--- Directions ---
After locating the line that contains "1. General Manager's Report" in the records below, write out exactly that line and each line after it through the one that contains "4.1 Miscellaneous District", and nothing else.

********

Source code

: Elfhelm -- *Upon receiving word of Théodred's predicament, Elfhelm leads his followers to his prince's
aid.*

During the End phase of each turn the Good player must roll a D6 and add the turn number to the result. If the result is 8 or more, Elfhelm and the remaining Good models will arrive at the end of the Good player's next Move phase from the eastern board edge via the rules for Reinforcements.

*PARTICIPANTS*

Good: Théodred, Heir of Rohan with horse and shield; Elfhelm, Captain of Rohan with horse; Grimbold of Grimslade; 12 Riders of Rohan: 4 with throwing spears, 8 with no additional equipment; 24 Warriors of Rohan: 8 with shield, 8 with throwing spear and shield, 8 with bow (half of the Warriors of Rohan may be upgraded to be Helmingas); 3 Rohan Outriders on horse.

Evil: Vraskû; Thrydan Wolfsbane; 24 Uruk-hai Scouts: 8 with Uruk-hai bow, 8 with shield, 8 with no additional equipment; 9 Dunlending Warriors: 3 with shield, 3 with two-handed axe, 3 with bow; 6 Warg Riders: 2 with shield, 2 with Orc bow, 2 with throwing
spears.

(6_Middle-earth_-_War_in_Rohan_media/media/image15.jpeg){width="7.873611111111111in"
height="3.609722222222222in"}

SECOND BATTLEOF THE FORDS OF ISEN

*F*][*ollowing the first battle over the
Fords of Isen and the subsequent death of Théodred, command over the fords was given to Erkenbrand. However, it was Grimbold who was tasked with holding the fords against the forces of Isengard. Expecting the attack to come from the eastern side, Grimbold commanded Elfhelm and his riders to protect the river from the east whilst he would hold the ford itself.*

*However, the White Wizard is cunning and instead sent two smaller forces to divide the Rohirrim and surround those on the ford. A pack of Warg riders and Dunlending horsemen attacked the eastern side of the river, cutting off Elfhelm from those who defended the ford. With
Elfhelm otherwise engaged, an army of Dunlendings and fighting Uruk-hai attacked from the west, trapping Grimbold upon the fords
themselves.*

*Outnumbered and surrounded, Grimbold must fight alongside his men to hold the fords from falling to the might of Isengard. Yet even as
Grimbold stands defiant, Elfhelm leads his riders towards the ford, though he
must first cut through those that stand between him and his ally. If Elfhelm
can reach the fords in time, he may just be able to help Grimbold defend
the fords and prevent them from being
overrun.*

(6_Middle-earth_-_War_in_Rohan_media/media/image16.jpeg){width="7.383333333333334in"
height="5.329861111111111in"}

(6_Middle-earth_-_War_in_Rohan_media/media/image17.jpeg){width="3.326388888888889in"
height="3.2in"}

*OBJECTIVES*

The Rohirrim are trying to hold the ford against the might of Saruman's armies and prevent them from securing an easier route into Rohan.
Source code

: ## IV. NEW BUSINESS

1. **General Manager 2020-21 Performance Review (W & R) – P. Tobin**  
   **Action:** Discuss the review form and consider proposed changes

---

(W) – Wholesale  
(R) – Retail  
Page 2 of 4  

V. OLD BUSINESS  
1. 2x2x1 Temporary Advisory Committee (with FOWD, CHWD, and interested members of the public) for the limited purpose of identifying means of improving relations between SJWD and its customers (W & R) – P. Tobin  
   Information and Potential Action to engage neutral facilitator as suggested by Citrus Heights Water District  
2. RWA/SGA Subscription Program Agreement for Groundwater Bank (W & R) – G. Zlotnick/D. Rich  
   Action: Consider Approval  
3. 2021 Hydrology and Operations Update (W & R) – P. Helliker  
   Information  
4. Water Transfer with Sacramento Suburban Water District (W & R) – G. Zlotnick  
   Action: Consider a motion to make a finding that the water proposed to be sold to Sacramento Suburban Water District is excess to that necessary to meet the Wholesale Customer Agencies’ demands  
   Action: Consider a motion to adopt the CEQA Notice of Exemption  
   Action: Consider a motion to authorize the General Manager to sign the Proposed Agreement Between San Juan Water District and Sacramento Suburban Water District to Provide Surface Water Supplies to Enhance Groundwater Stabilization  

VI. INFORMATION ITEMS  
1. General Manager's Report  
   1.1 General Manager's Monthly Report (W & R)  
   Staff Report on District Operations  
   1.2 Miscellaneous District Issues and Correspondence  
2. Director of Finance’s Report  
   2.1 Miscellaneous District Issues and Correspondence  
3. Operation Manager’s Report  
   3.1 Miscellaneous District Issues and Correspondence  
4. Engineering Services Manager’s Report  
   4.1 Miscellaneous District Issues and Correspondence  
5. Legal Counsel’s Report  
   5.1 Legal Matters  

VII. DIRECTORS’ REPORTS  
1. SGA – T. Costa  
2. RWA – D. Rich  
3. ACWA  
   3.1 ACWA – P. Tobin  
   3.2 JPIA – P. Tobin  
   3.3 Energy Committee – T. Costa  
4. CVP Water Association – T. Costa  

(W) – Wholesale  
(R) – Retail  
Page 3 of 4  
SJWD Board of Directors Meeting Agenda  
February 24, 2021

********

--- Answer box ---
1. General Manager's Report  
   1.1 General Manager's Monthly Report (W & R)  
   Staff Report on District Operations  
   1.2 Miscellaneous District Issues and Correspondence  
2. Director of Finance’s Report  
   2.1 Miscellaneous District Issues and Correspondence  
3. Operation Manager’s Report  
   3.1 Miscellaneous District Issues and Correspondence  
4. Engineering Services Manager’s Report  
   4.1 Miscellaneous District Issues and Correspondence  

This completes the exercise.